This blog will demonstrate the high throughput rate that DynamoDB can handle by writing 1 million records in 60 seconds with a single Lambda , that is approximately 17k writes per second. This is all done with less than 250 lines of code and less than 70 lines of CloudFormation.
This is an article can also be found on my blog.
We will also show how to reach 40k writes per second (2.4 million per minute) by running a few of the importer Lambdas concurrently to observe the DynamoDB burst capacity in action.
It is always nice to talk about the limits and capabilities of DynamoDB but few people get to actually test them and walk the walk. This blog originated from this dev.to discussion in the comments. It will also hopefully be one in many DynamoDB blogs to come.
DynamoDB is an Online Transactional Processing (OLTP) database that is built for massive scale. It takes a different type of mindset to develop for NoSQL and particularly DynamoDB, working with and around limitations but when you hit that sweet spot, the sky is the limit. This post will test some of those limits.
The fastest write throughput that I heard of was in this AWS blog post were they was pushed to 1.1 Million records per second! We won’t be going that high, as we would need to contact AWS to get a quota increase, for now we just want to demonstrate the ability and show some code. Enough chit chat, let’s get to the good stuff.
This app consists of a NodeJS Lambda function that streams a S3 file and then imports it into DynamoDB using the Batch API.
What’s happening behind the scenes:
- Streaming the file from S3 allows us to read the file in chunks and not fill the memory.
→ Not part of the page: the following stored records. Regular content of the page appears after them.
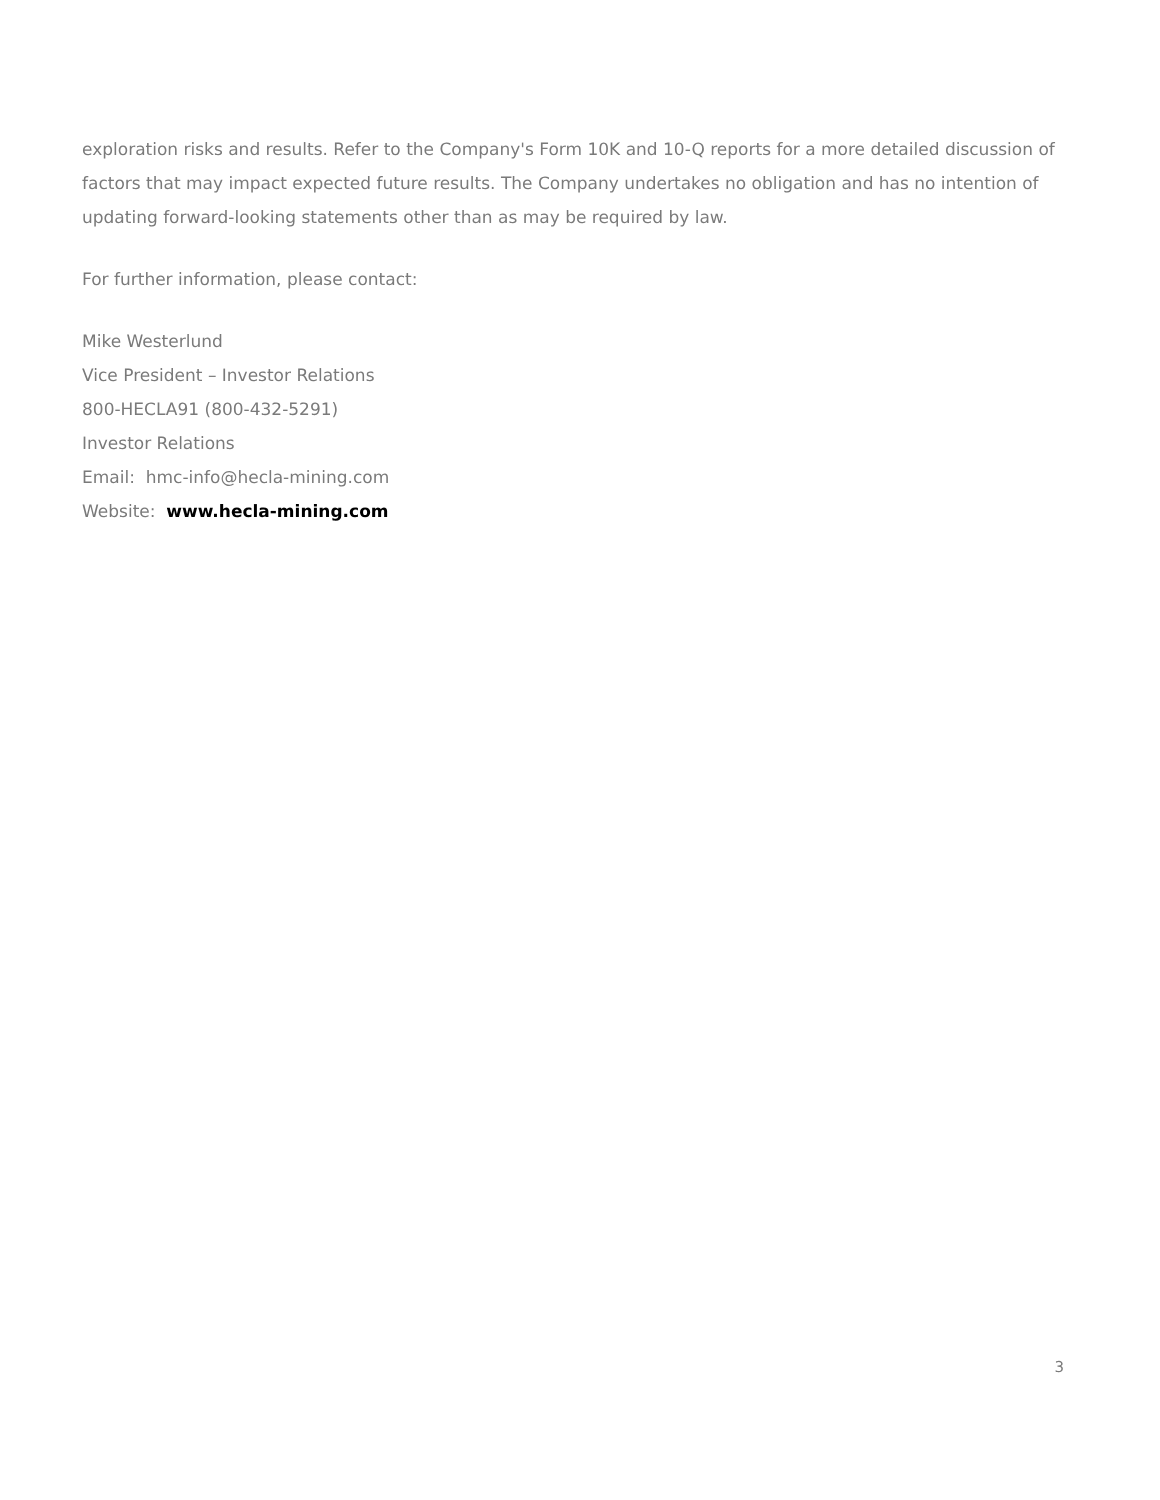exploration risks and results. Refer to the Company's Form 10K and 10-Q reports for a more detailed discussion of factors that may impact expected future results. The Company undertakes no obligation and has no intention of updating forward-looking statements other than as may be required by law.
For further information, please contact:
Mike Westerlund
Vice President – Investor Relations
800-HECLA91 (800-432-5291)
Investor Relations
Email: hmc-info@hecla-mining.com
Website: www.hecla-mining.com
3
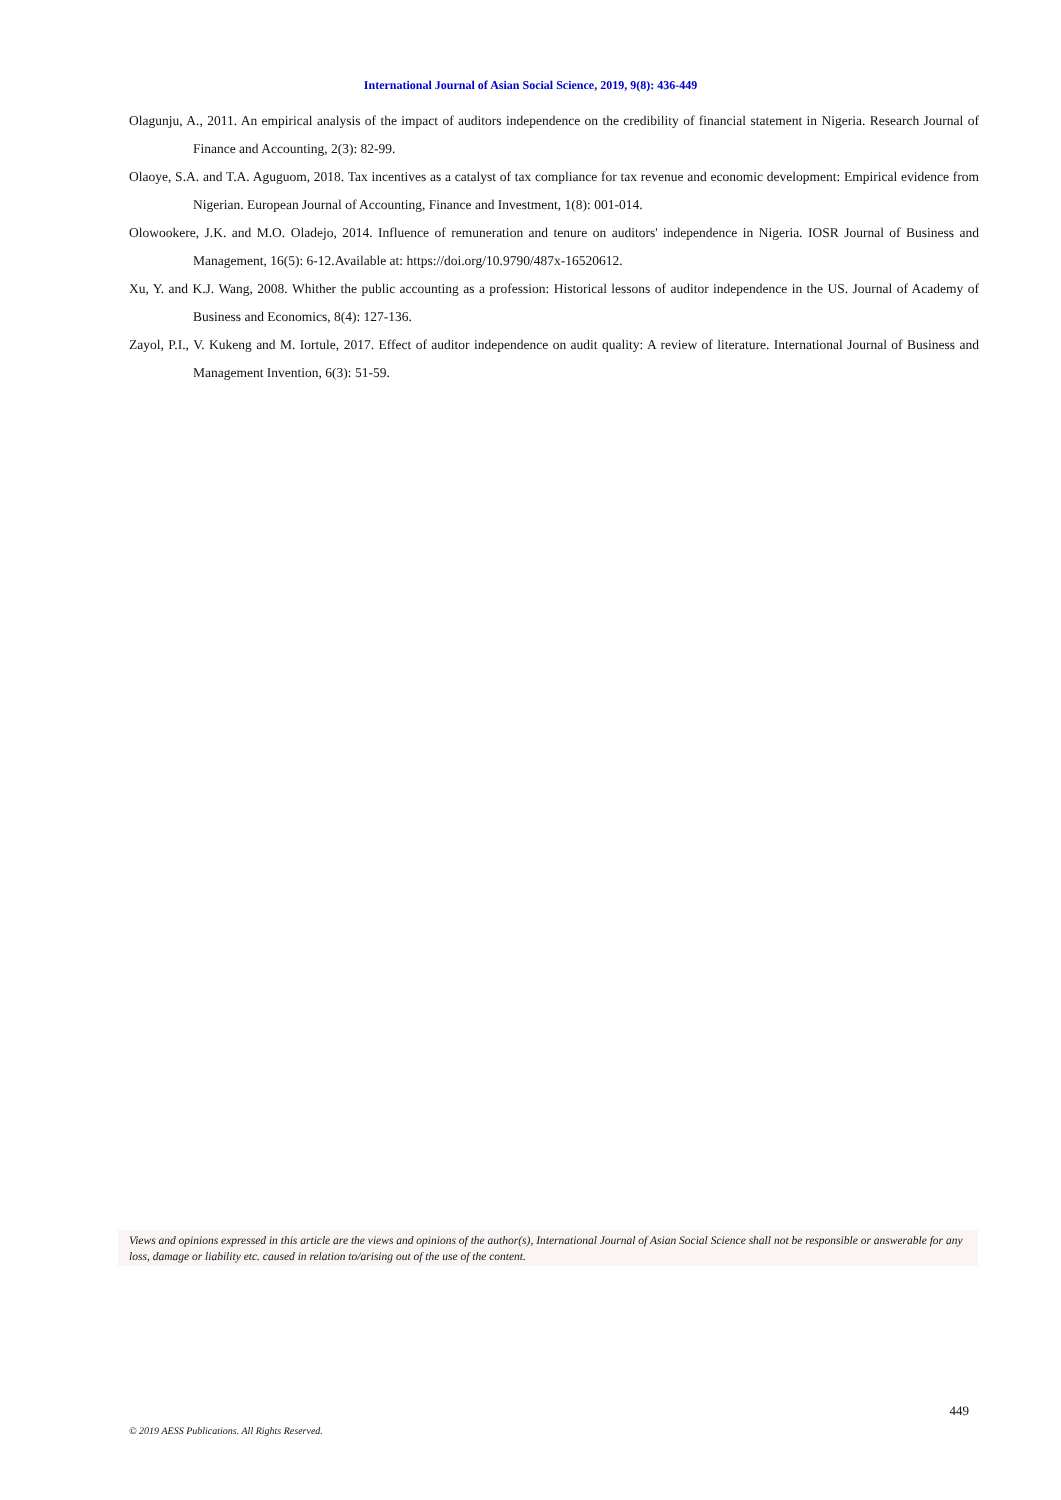International Journal of Asian Social Science, 2019, 9(8): 436-449
Olagunju, A., 2011. An empirical analysis of the impact of auditors independence on the credibility of financial statement in Nigeria. Research Journal of Finance and Accounting, 2(3): 82-99.
Olaoye, S.A. and T.A. Aguguom, 2018. Tax incentives as a catalyst of tax compliance for tax revenue and economic development: Empirical evidence from Nigerian. European Journal of Accounting, Finance and Investment, 1(8): 001-014.
Olowookere, J.K. and M.O. Oladejo, 2014. Influence of remuneration and tenure on auditors' independence in Nigeria. IOSR Journal of Business and Management, 16(5): 6-12.Available at: https://doi.org/10.9790/487x-16520612.
Xu, Y. and K.J. Wang, 2008. Whither the public accounting as a profession: Historical lessons of auditor independence in the US. Journal of Academy of Business and Economics, 8(4): 127-136.
Zayol, P.I., V. Kukeng and M. Iortule, 2017. Effect of auditor independence on audit quality: A review of literature. International Journal of Business and Management Invention, 6(3): 51-59.
Views and opinions expressed in this article are the views and opinions of the author(s), International Journal of Asian Social Science shall not be responsible or answerable for any loss, damage or liability etc. caused in relation to/arising out of the use of the content.
449
© 2019 AESS Publications. All Rights Reserved.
It still counts as a single S3 read operation with the added benefit of not storing the full file in memory.
- The data can be generated by running a script in /data-generator/generate.js. It will output a CSV file of 3 million lines of person records with a size of about 250MB.
- Rows are read until 25 records are accumulated ; these are then used to create a DynamoDB batch write promise. X amount of DynamoDB batch write promises are stored in an array and will be executed in parallel but limited to only Y concurrent executions.
- DynamoDB API Retries are set to 0 on the SDK client. This is so that we can handle partial batch throttles. This is done by adding the unprocessed items returned from the batch write call into an array and then calling the same batch write function recursively. This retry mechanism is hard coded to stop at 15 calls and to have exponential back off with a 50ms jitter between retires.
- HTTP Keep Alive on the AWS SDK is turned on with the environment variable: AWS_NODEJS_CONNECTION_REUSE_ENABLED = 1. DynamoDB API operations are usually short lived and the latency to open the TCP connection is greater than the actual API call. Check out Yan Cui’s post here.
For example; if X (batch write promises) = 40 and Y (the parallel execution limit) = 20 it means that the stream will be read until it has 25*40 = 1000 records and then execute 20 batch writes operations at a time until all 40 is complete. Then it will repeat by reading another 40 batches and so on. The S3 stream pausing gives the DynamoDB rate limiting a bit of time to recover, compared to reading ALL the data at once and then just hammering the Dynamo API nonstop. The pausing gives it a bit of a breather.
The rest is just boiler plate to log the throughput, providing arguments through environment variables, comments and handling permissions. The actual code will be far less if this is removed.
The full source code can be found here -> https://github.com/rehanvdm/DynamoDBImporter. I am only going to highlight the few pieces that are of importance.
To prevent a HOT partition while writing to Dynamo, a UUID v4 is used as the Partition Key(PK) with no Sort Key (SK).
A single data record/row is kept small and fits within 1KB so that 1 record equals 1 WCU. This makes the tests and calculations easier. This is a nice tool that gives you the size of a single record as seen below.
Below the batch writing function as explained in Pseudo code with manual retries to handle partial batch failures.
Then the streaming function that reads from S3 and builds the array of batches.
A single lambda running at full power (Memory = 3GB) can write 1 Million records into a DynamoDB table (first smaller spike on graph). Running a few concurrent lambdas, we can test the burst capacity of the table (right side larger spike).
The CloudWatch metrics below shows total capacity consumed for the duration of the test per minute.
What is amazing is that the Batch Write API Latency stayed below 10ms for all of the writes, there were some throttles though but the program handled and retried them correctly.
A few things that I did/noticed while coding and doing the experiment.
- The first time the tables WCU’s were scaled to 40k, it took about 1 hour to provision, I hope I didn’t get charged for that hour. After that switching between a lower capacity and back to 40k took about 1 minute.
- The AWS SDK TCP keep alive makes a huge difference.
- Provisioned capacity billing mode can go from zero to full, almost instantaneously. On demand takes a while to warm up, Yan Cui wrote a great post on this behavior here. There is a “cheat” to get a warm (40k) table right from the get-go with on demand pricing. You can set your table to provisioned 40k WCU and then after it has been provisioned, change back to on demand billing.